Thanksgiving is a quintessential New England Holiday. It all started here with the Pilgrims landing on Cape Cod. Sure, the first real Thanksgiving was celebrated in Plymouth but you can be positive those very pilgrims were grateful for landing on Cape Cod at all. We at Seal Rock are no exception to the Thanksgiving rule. We not only celebrate in true New England style, we like to store a little color of the season long before the turkey goes in the oven.
Starting with home decor, it’s nice to bring some of the native plants home, capturing a bit of the color of New England Fall. We like to start with large armfuls of the very prolific Bittersweet. It wraps its vines up and down trees, fences, over ledges, just about everywhere. It can be gathered in long enough lengths to wind into a lovely door wreath or spray. The glossy red berries are temptingly revealed once the bright yellow shell cracks open and peels back.
It just wouldn’t be harvest time without a big orange pumpkin sitting squat on the front porch as a welcome to the beginning of the season. Most Cape Cod homes combine colorful chrysanthemums and maybe a corn stalk or two. Our favorite are the mini pumpkins peeking out from unexpected places and one fat gourd guarding our front step. This goes directly to the woodland creatures that eventually find a way to get inside and steal the seeds. Nature’s bounty.

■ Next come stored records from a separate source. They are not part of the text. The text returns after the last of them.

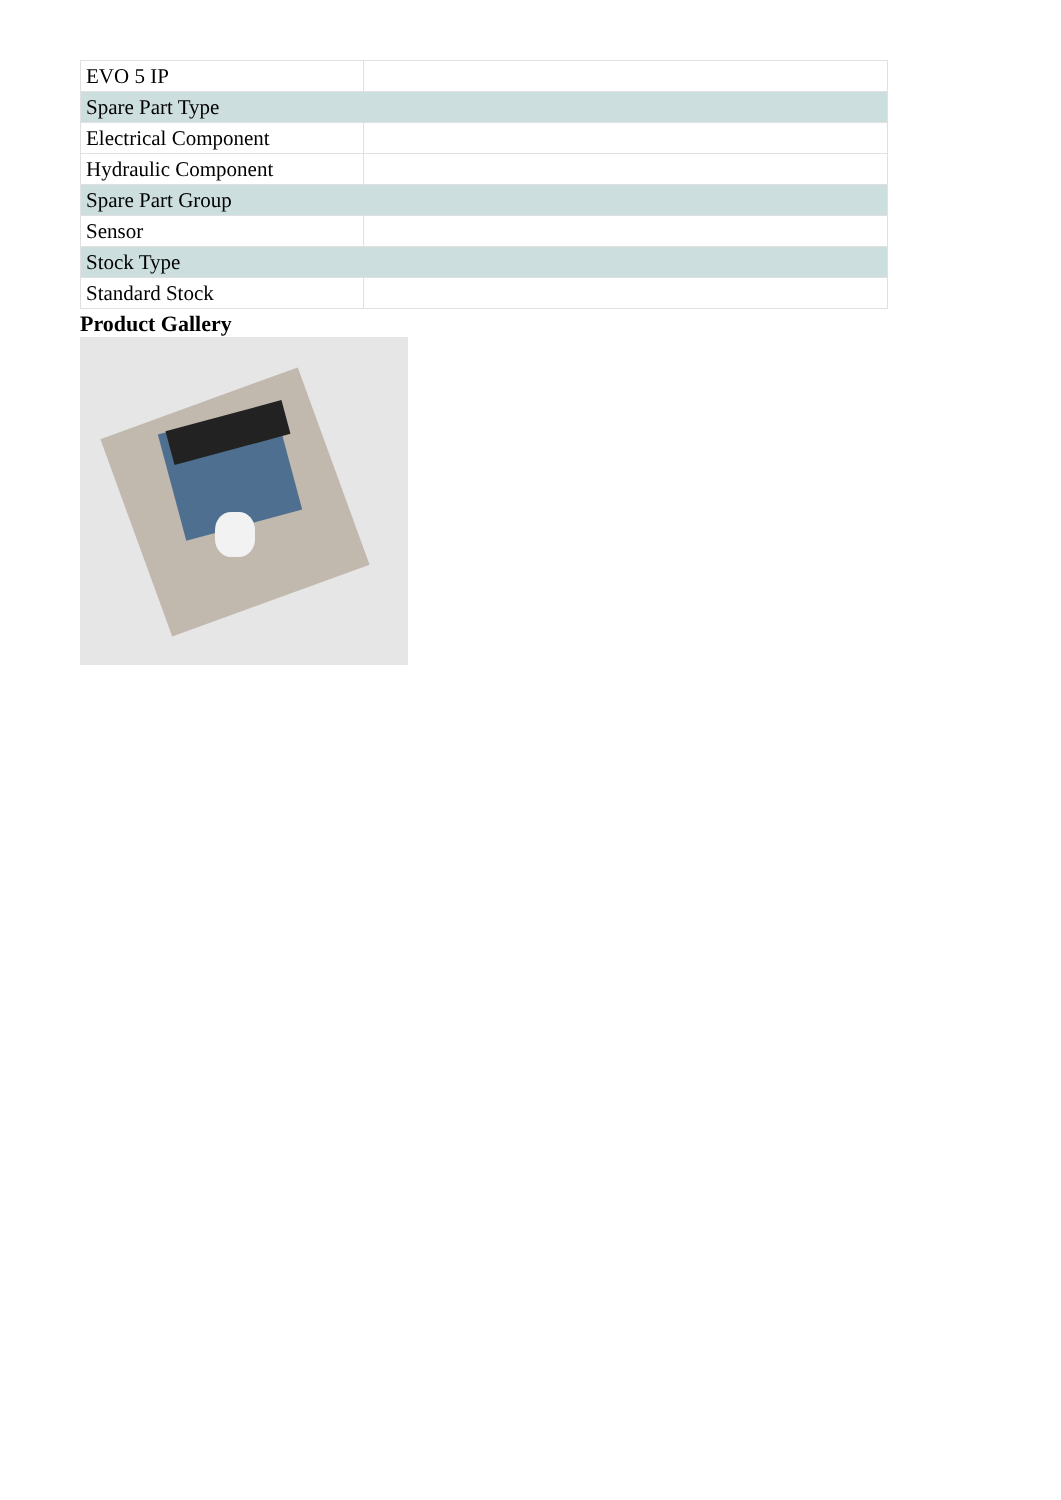| EVO 5 IP | |
| Spare Part Type | |
| Electrical Component | |
| Hydraulic Component | |
| Spare Part Group | |
| Sensor | |
| Stock Type | |
| Standard Stock | |
Product Gallery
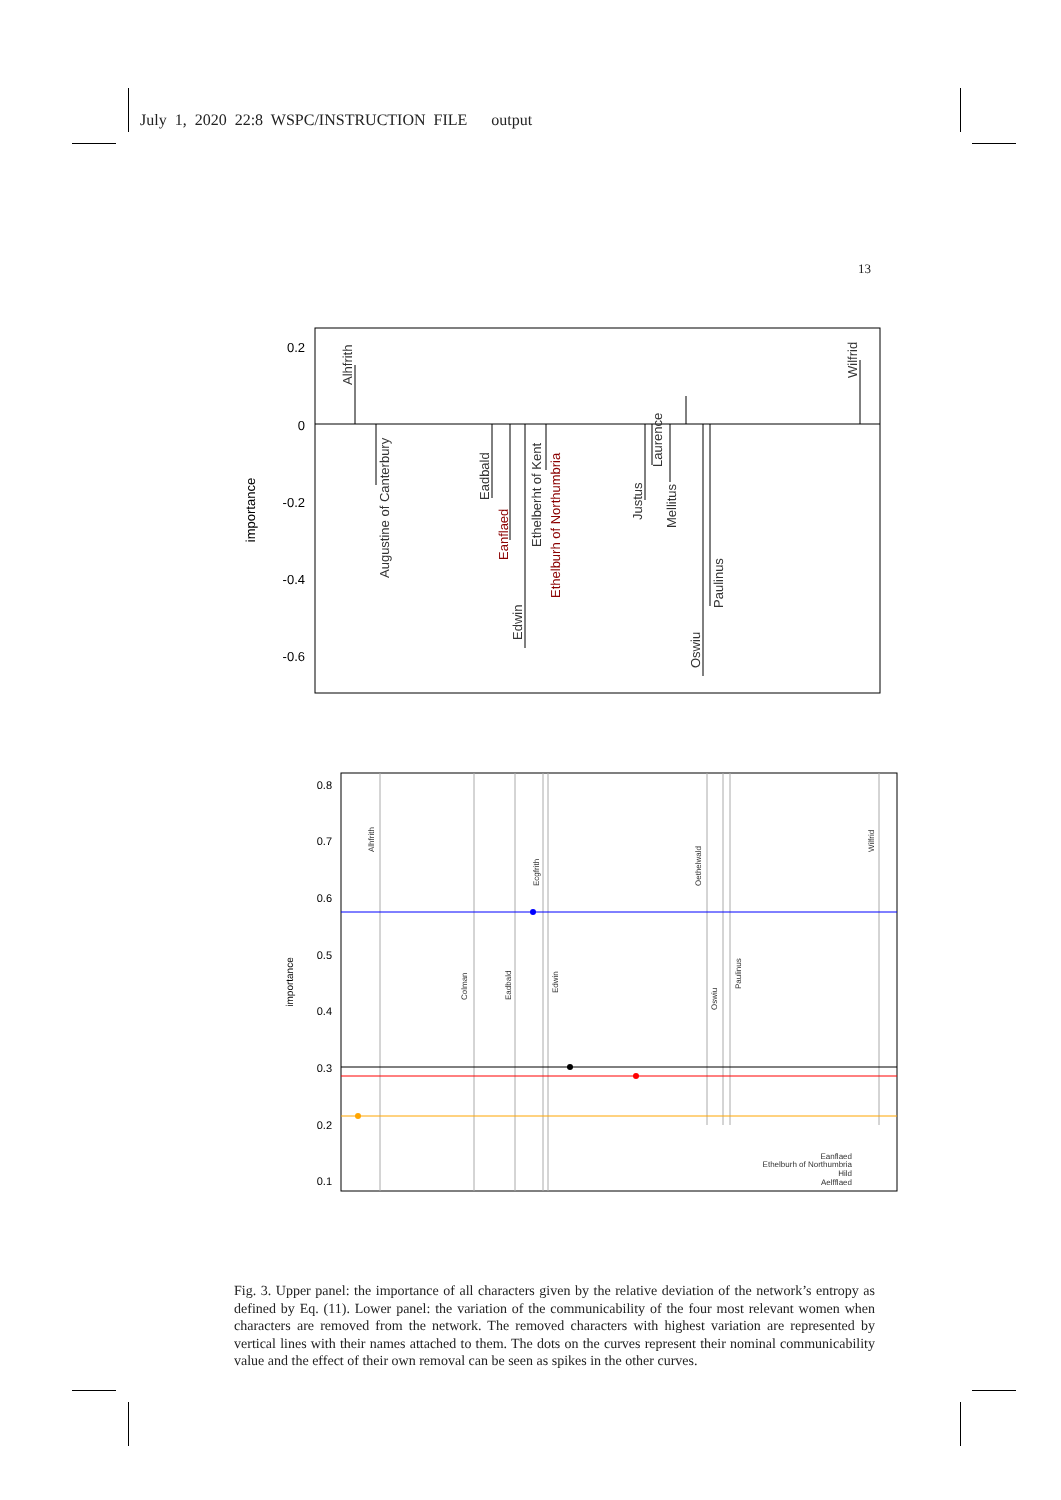July 1, 2020 22:8 WSPC/INSTRUCTION FILE output
13
0.2
0
-0.2
-0.4
-0.6
importance
Alhfrith
Augustine of Canterbury
Eadbald
Eanflaed
Edwin
Ethelberht of Kent
Ethelburh of Northumbria
Justus
Laurence
Mellitus
Oswiu
Paulinus
Wilfrid
0.8
0.7
0.6
0.5
0.4
0.3
0.2
0.1
importance
Alhfrith
Ecgfrith
Oethelwald
Wilfrid
Colman
Eadbald
Edwin
Oswiu
Paulinus
Eanflaed
Ethelburh of Northumbria
Hild
Aelfflaed
Fig. 3. Upper panel: the importance of all characters given by the relative deviation of the network’s entropy as defined by Eq. (11). Lower panel: the variation of the communicability of the four most relevant women when characters are removed from the network. The removed characters with highest variation are represented by vertical lines with their names attached to them. The dots on the curves represent their nominal communicability value and the effect of their own removal can be seen as spikes in the other curves.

Next it would be nice to have some blush pink jelly from the rose hips that line our seawall. Once full of shocking pink fragrant blooms, the now weathered roses provide fat orange hips ripe for picking. They add to the Autumnal festival of the outdoors because they stay well into winter when snow will cover them like fuzzy mittens. We love to buy our rose hip jelly at Crow Farm in Sandwich Village. They have a large assortment of native jams and jellies, locally made, and displayed on shelves along with pies, apples, cranberries, and honey.
Our bouquet is getting full but wouldn’t be complete without our own multi colored hydrangeas. If left to dry on the lush bushes, they turn the color of ripe plums. The long stems can be picked, tied in bundles, mixed with the lively colors of a left over sunflower or even red dog wood stems for an indoor display. It’s all part of capturing the Fall Colors that New England and Cape Cod are so famous for.